Aún existía aquel olor a hierba cortada que entraba por la ventana que daba a un prado que llamaban la Hondonada.

 Su juego preferido era que le comiesen el coño.

Disfrutaba muchísimos si le comían el coño. Siempre se disponía en esa situación. Las piernas en cuclillas a esperar a que me acercase olisqueando por las sábanas, besando y lamiendo sus pantorrillas.

Cuando la conocí, hace ahora poco más de un año, llevaba un «chihuahua» de pelo muy denso de color marrón claro.

Me extraño mucho el exceso de cariño que mostraba hacía aquel chucho. Sus frases eran de un empalagoso increíble, de no existir el chucho, y escucharas solo aquellas frases te imaginarías a alguien al que le profesara un gran amor. Luego eran aquellos lametazos del chucho en su boca, plenos, besos llenos de ternura.

Lo otro era aquella desolación que mostraba a la hora de hablar, cosas así como mira a la gente bebiendo todo este vacío, no te das cuenta, nuestro problema es que no tenemos el mar cerca. Llegará la noche y ya no tendremos esperanza. Frases fuera de sentido que yo soportaba estoicamente, porque en realidad su belleza era extraordinaria, sobre todo sus ojos verdes, y sus largas y torneadas piernas.

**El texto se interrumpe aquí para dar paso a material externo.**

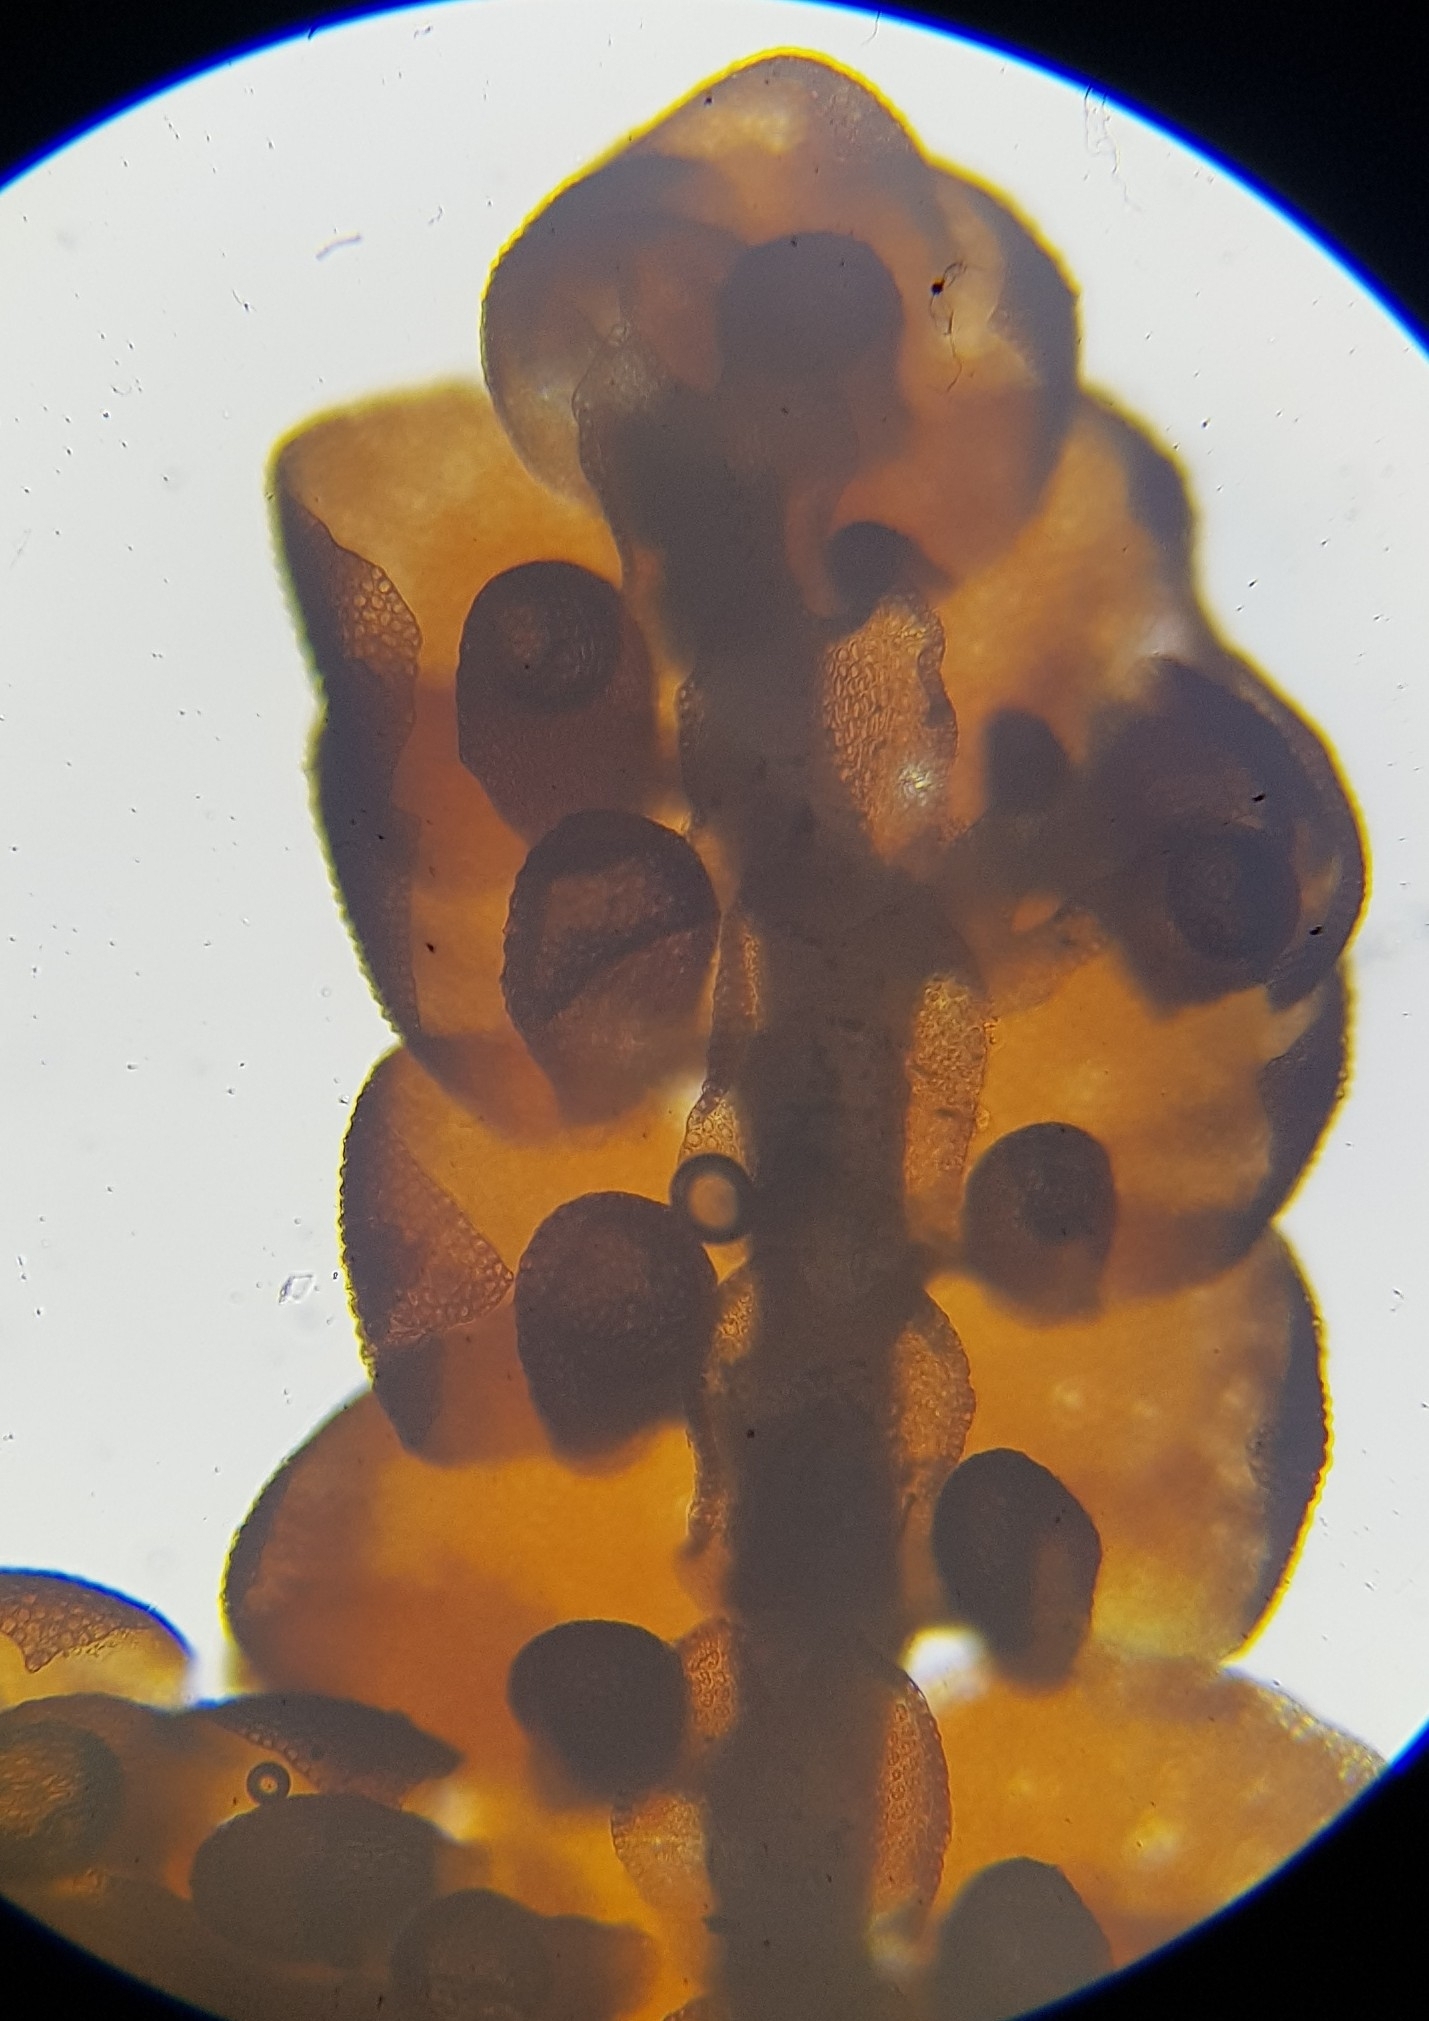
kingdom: Plantae
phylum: Marchantiophyta
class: Jungermanniopsida
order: Porellales
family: Frullaniaceae
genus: Frullania
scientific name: Frullania tamarisci
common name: Tamarisk scalewort
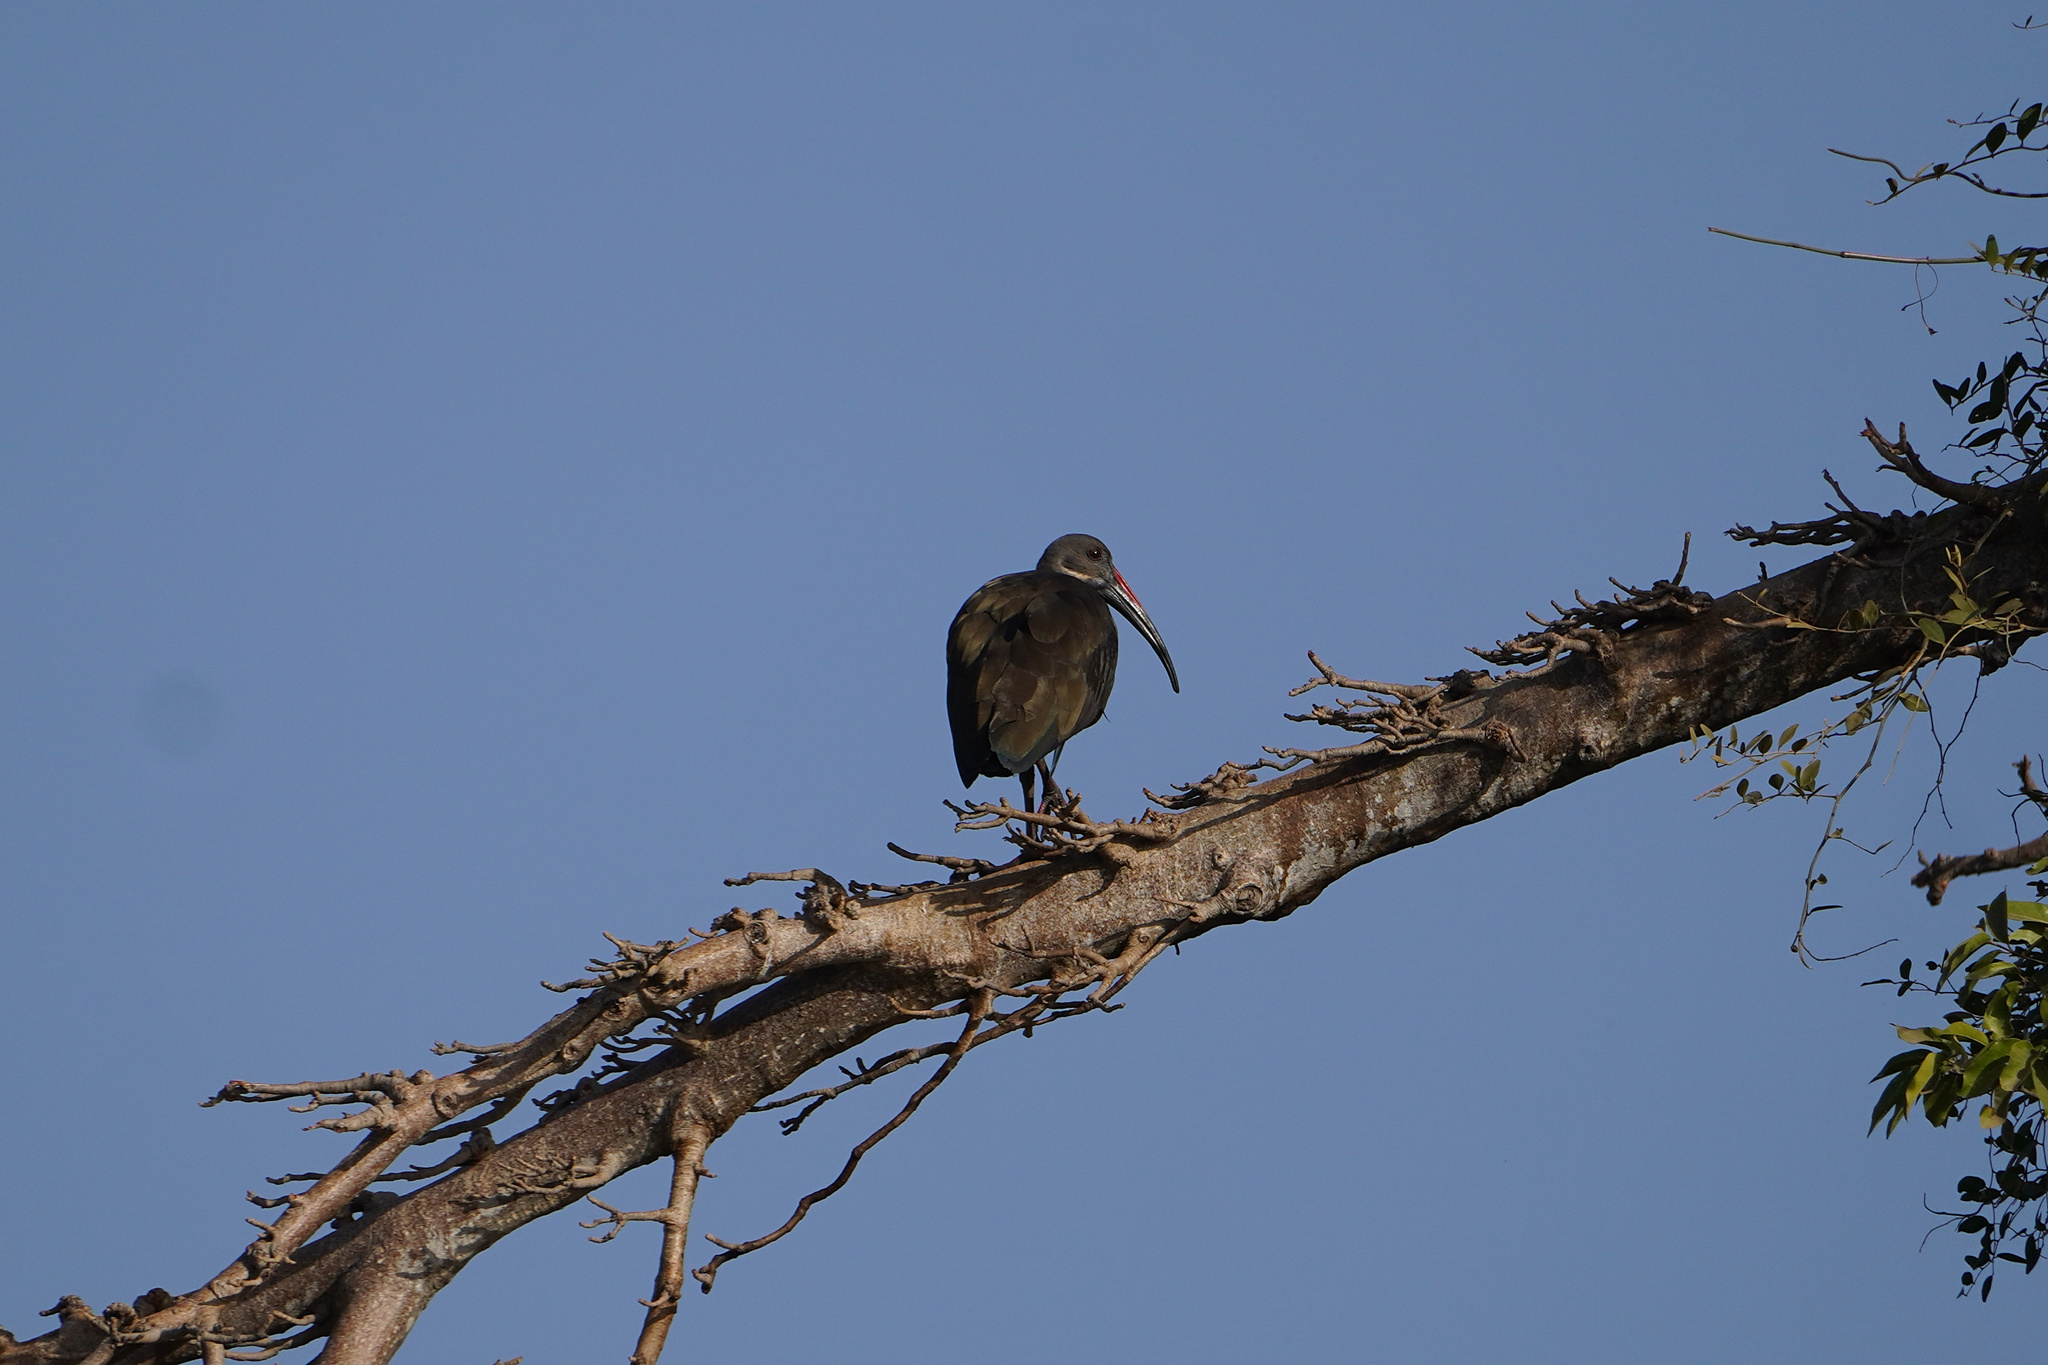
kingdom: Animalia
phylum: Chordata
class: Aves
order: Pelecaniformes
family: Threskiornithidae
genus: Bostrychia
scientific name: Bostrychia hagedash
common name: Hadada ibis
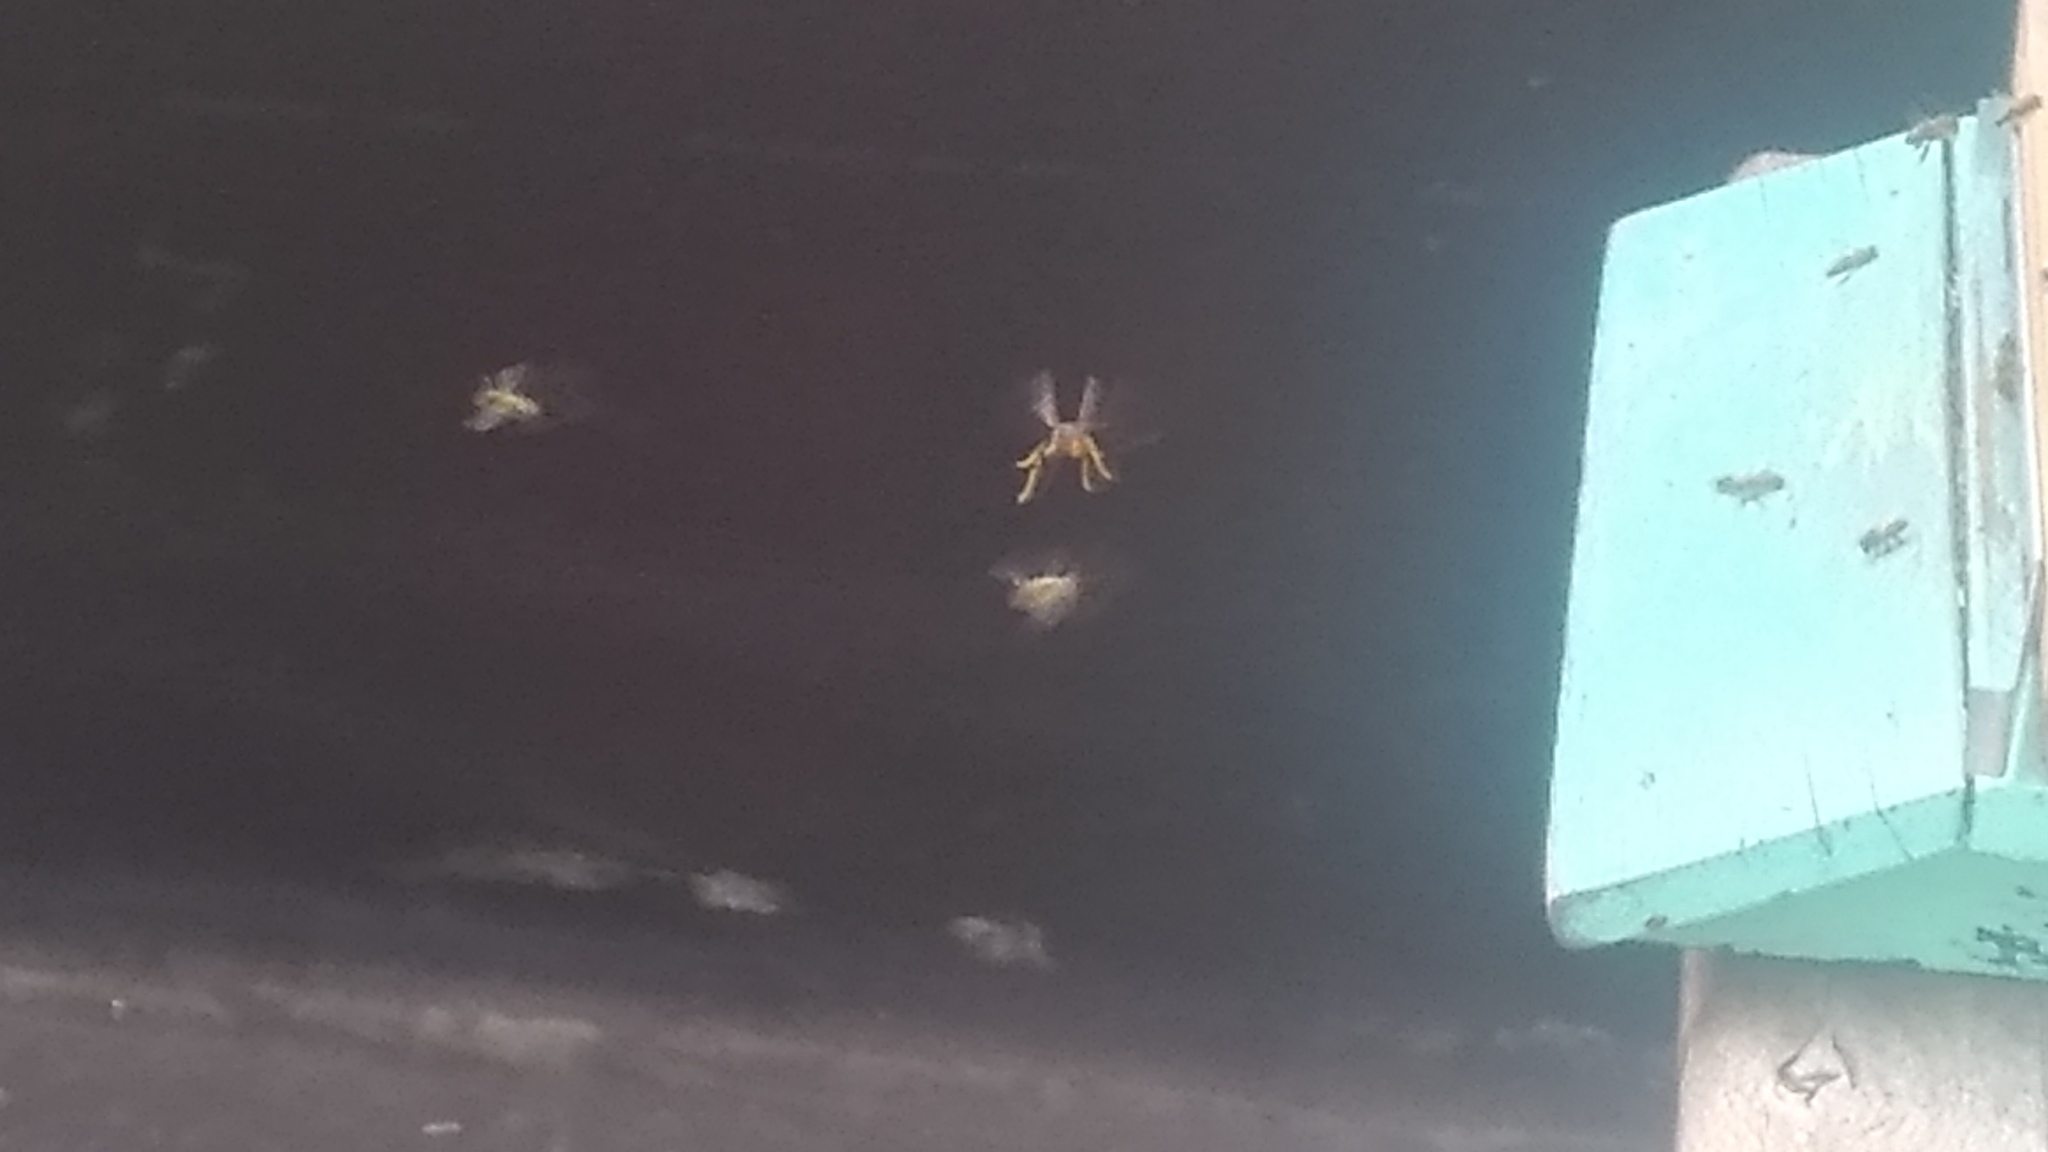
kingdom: Animalia
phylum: Arthropoda
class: Insecta
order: Hymenoptera
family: Vespidae
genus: Vespa
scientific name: Vespa velutina
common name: Asian hornet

A veces solo sabes que eres frágil cuando transitas por el pasillo de un hospital a las doce de la noche, sin tener casi esperanza, cosas así balbuceaba.

Me decía: efímero -siempre-.

Entre cada parpadeo de sus ojos, sus pliegues en la sien, si sonreía, cuando te miraba de cerca. Luego le preguntabas, pero tú has estado a esas horas en un hospital enferma o cuidando a alguien, pues nunca estuve, contestaba, solo me lo imagino muy real, a veces lo que digo se convierte en una premonición.

Habitualmente nos veíamos los sábados por la tarde.

Sobre la cómoda ponía un florero con flores silvestres y hacía de la habitación   un lugar encantado de luz y penumbra, que ella llamaba la antesala de la oscuridad y la nada. Por lo visto procedíamos del negro absoluto.

Recuerdo la primera vez en que me indicó aquella especie de protocolo, el chucho allí recostado sobre sus hermosas tetas, yo a corta distancia en aquel viaje iniciático, lentamente acercándome a cuatro patas a su coño, cuidadosamente rasurado, con aquel piquito de pelo en el final de la cúspide como una señal indicativa, de a dónde ir.

Le lamía el coño al ritmo que ella me decía, era de largo tiempo, incansable, sentía como su humedad entraba en mi boca, y no sé el tiempo, ella cogía mi cabeza, a veces bruscamente para retirarme viendo  desde mi figurada atalaya como el chucho se acercaba y proseguía, incansable, sacando su lengua una y otra vez, hasta que ella se corría de forma enormemente ruidosa, como si el mundo se acabase, y todo fuese realmente lo que ella afirmaba, tan extrañamente efímero.